Matthew Townend (ed.) 2012, ‘Óttarr svarti, Knútsdrápa 4’ in Diana Whaley (ed.), Poetry from the Kings’ Sagas 1: From Mythical Times to c. 1035. Skaldic Poetry of the Scandinavian Middle Ages 1. Turnhout: Brepols, p. 772.
Brunnu byggðir manna,
buðlungr, fyr þér ungum;
opt lézt húss of heiptir
herkall búendr gerva.
Buðlungr, byggðir manna brunnu fyr ungum þér; opt lézt búendr gerva herkall of {heiptir húss}.
King, settlements of people burned before you in your youth; often you caused the residents to make a war-cry on account of {the destroyer of the house} [FIRE].
Mss: JÓ(12), 20dˣ(5r), 873ˣ(6v), 41ˣ(5r) (Knýtl)
Readings: [1] manna: so with ‘mann membr’ in margin JÓ [2] buðlungr: buðlung 20dˣ [3] húss of: hús ok all
Editions: Skj AI, 297, Skj BI, 273, Skald I, 140, NN §734; Fms 11, 188, Fms 12, 248, SHI 11, 177, Knýtl 1919-25, 37, ÍF 35, 105 (ch. 8).
Context: This stanza is quoted directly after st. 3, with brief introductory words.
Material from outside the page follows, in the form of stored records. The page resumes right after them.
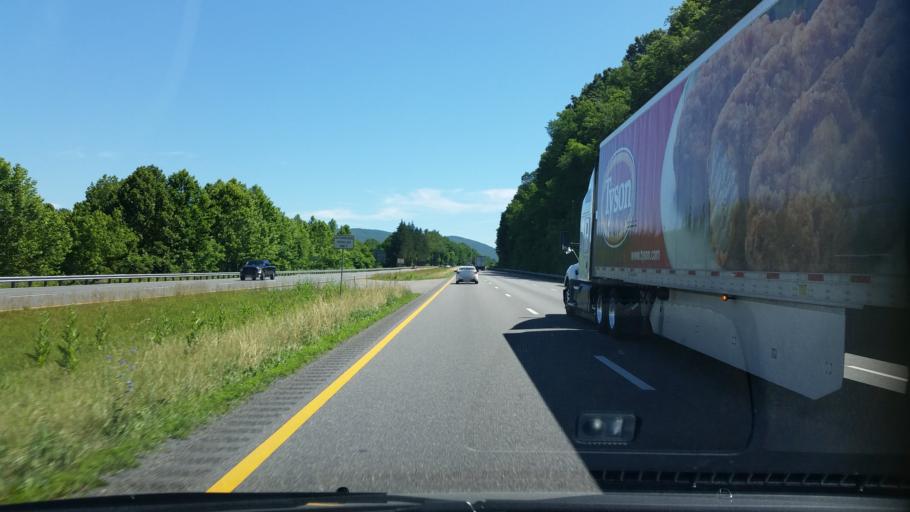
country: US
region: Virginia
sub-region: Smyth County
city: Chilhowie
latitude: 36.7964
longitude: -81.6785
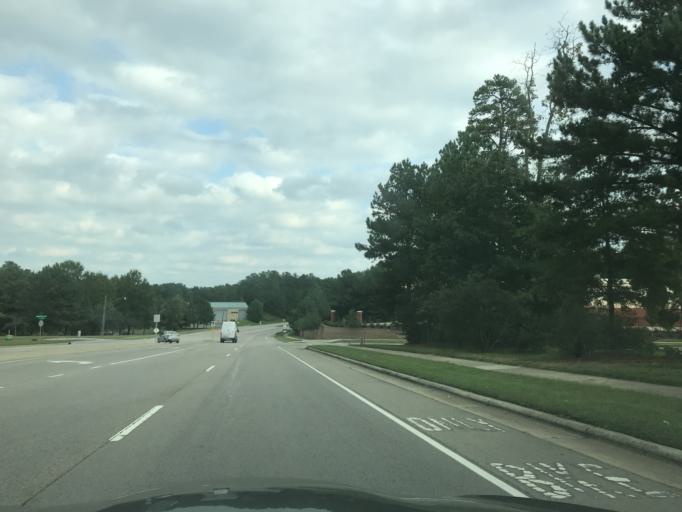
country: US
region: North Carolina
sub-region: Durham County
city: Durham
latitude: 35.9389
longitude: -78.9041
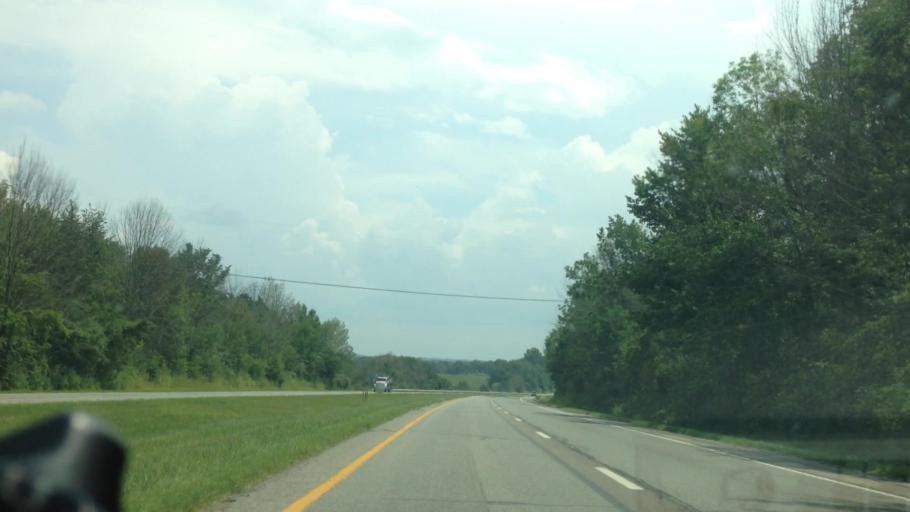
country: US
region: Ohio
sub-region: Stark County
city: Canal Fulton
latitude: 40.8680
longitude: -81.5894
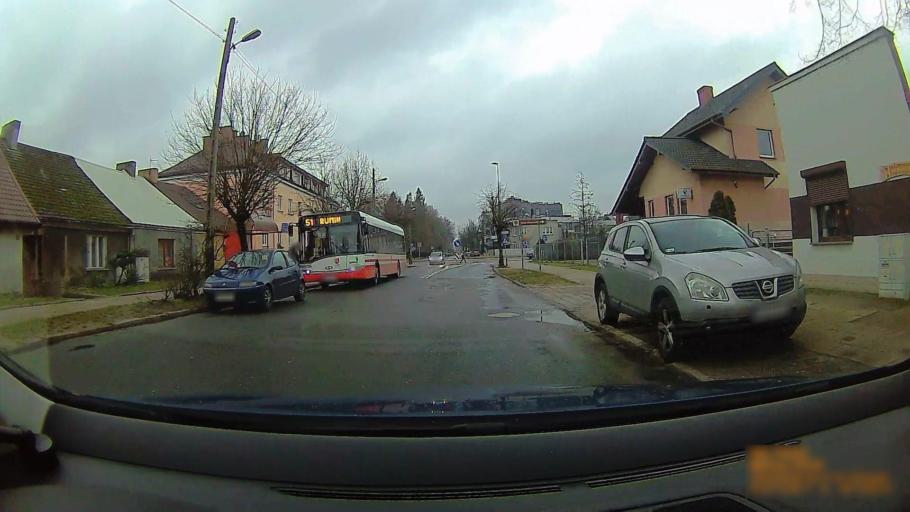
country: PL
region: Greater Poland Voivodeship
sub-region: Konin
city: Konin
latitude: 52.2080
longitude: 18.2464
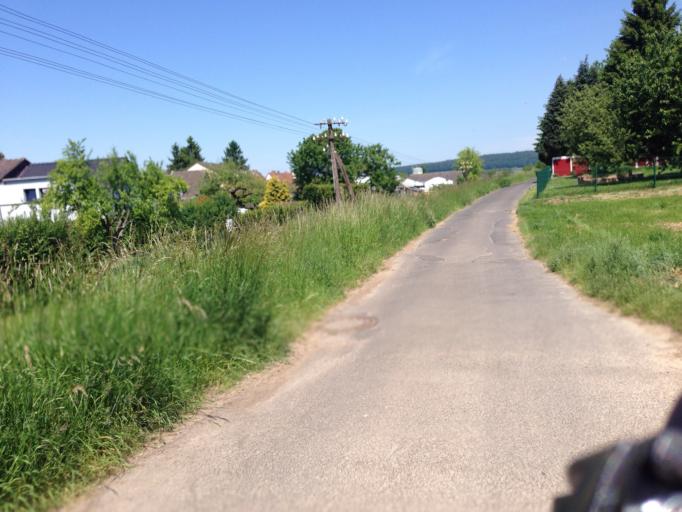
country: DE
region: Hesse
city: Budingen
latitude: 50.2823
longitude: 9.1122
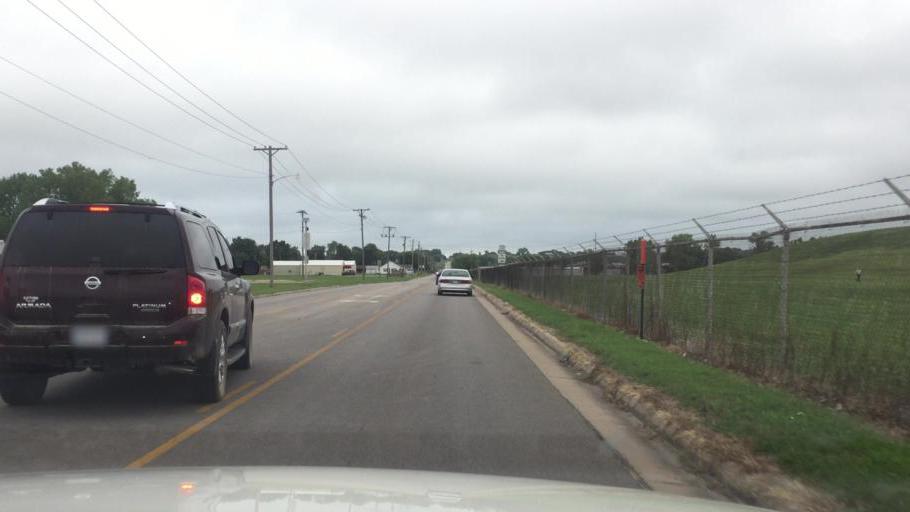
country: US
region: Kansas
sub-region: Montgomery County
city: Coffeyville
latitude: 37.0440
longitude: -95.6473
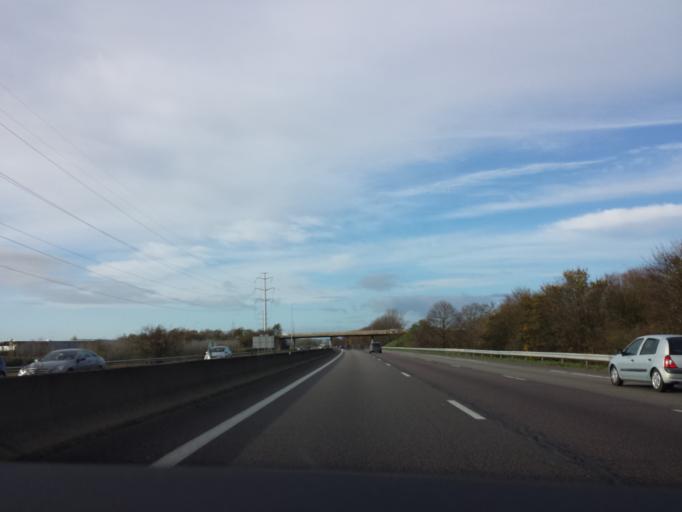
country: FR
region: Ile-de-France
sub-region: Departement des Yvelines
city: Flins-sur-Seine
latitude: 48.9706
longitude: 1.8798
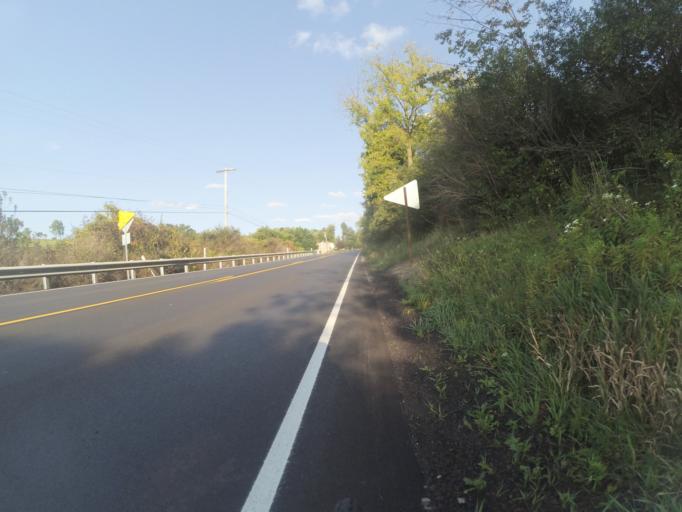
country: US
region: Pennsylvania
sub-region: Centre County
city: Boalsburg
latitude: 40.7918
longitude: -77.7448
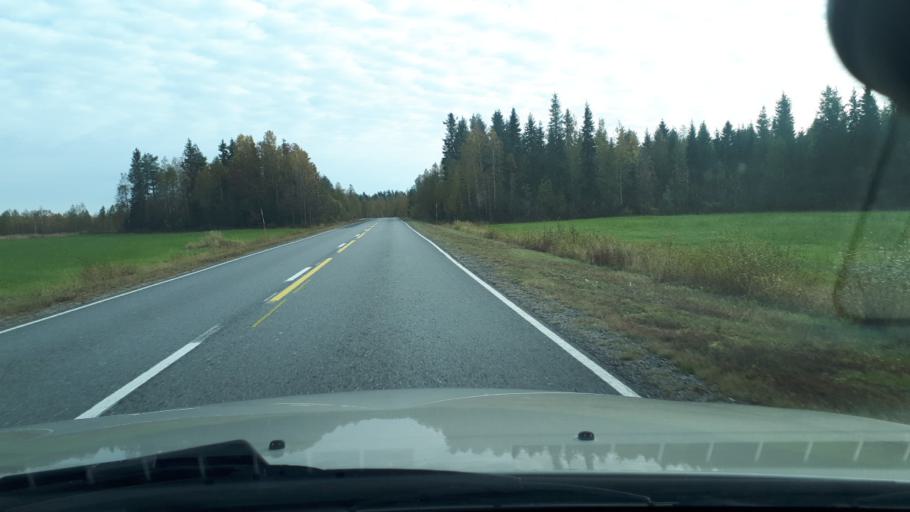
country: FI
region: Lapland
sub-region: Rovaniemi
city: Ranua
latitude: 65.9610
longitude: 26.0564
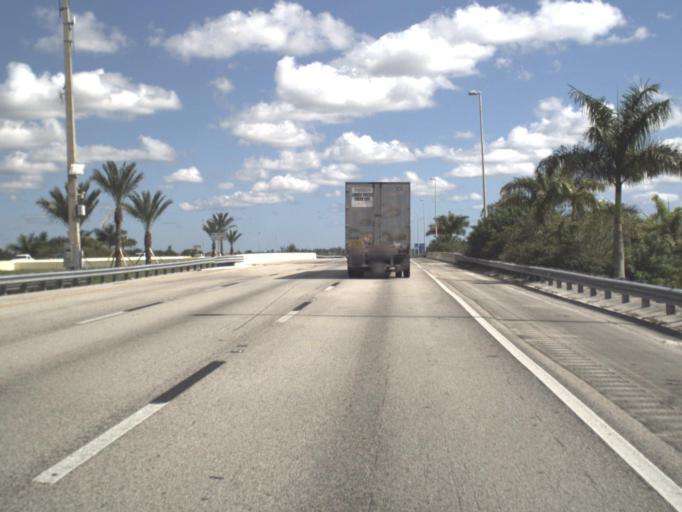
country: US
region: Florida
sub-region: Broward County
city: Coral Springs
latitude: 26.3021
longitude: -80.2800
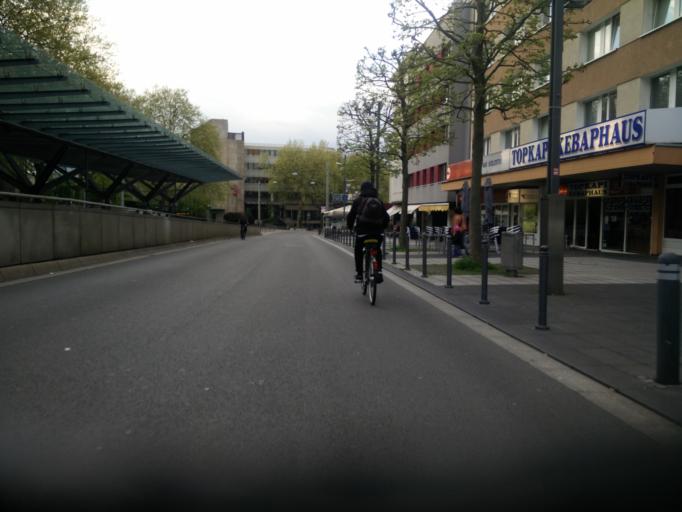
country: DE
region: North Rhine-Westphalia
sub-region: Regierungsbezirk Arnsberg
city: Bochum
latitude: 51.4825
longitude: 7.2160
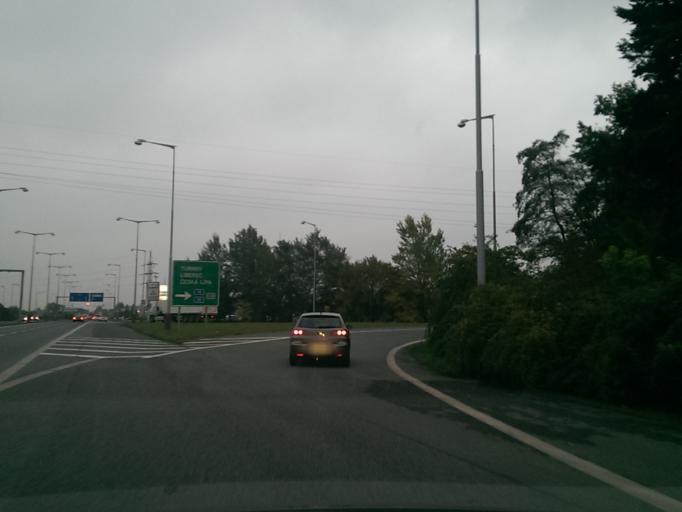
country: CZ
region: Central Bohemia
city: Kosmonosy
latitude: 50.4097
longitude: 14.9377
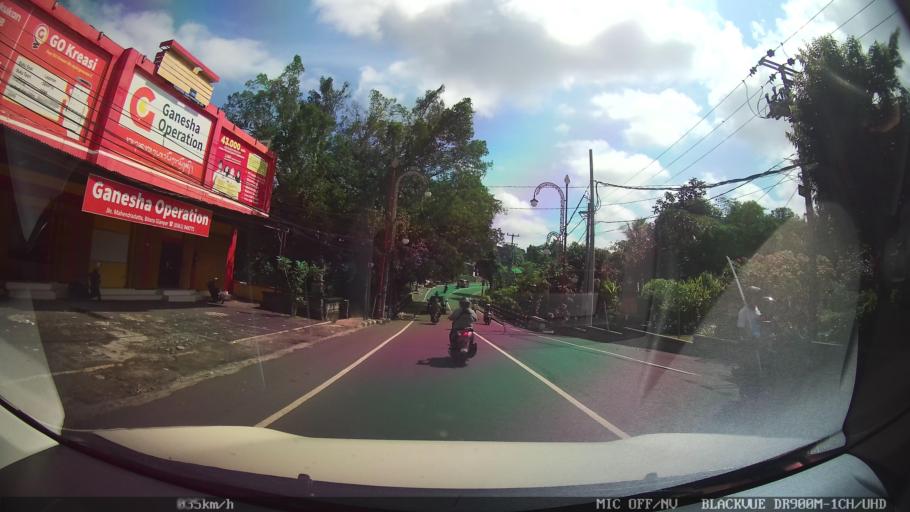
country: ID
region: Bali
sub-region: Kabupaten Gianyar
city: Ubud
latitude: -8.5344
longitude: 115.3108
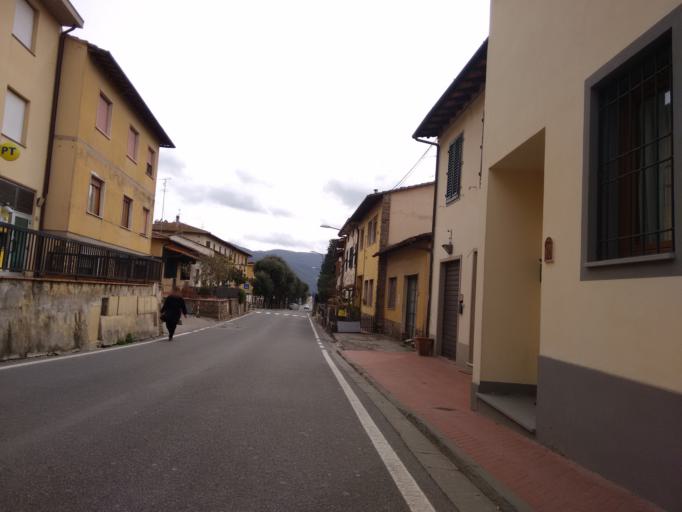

Notes: [3] of heiptir húss ‘on account of the destroyer of the house [FIRE]’: Emendation seems necessary in this line, and no solution is entirely satisfactory. (a) The proposal of Kock (NN §734; Skald, and followed by ÍF 35) is adopted here, namely to emend hús ok to húss of, thus creating a fire-kenning with heiptir (f. acc. pl.) ‘destroyer’, lit. ‘hatreds, hostilities’ (cf. Meissner 100-1), with of as a causal prep. ‘on account of’. Such an emendation creates a parallelism between the two couplets in this helmingr. (b) Skj B and Knýtl 1919-25 emend heiptir to heiptar (hence herkall heiptar ‘a war-cry of destruction’), but retain ms. ok, taking hús ok with byggðir manna in l. 1, hence ‘people’s settlements and houses’. However, herkall heiptar seems somewhat pleonastic, and such syntax seems strained, and out of keeping with Óttarr’s practice in the rest of this poem, where he tends to favour end-stopped two-line clauses.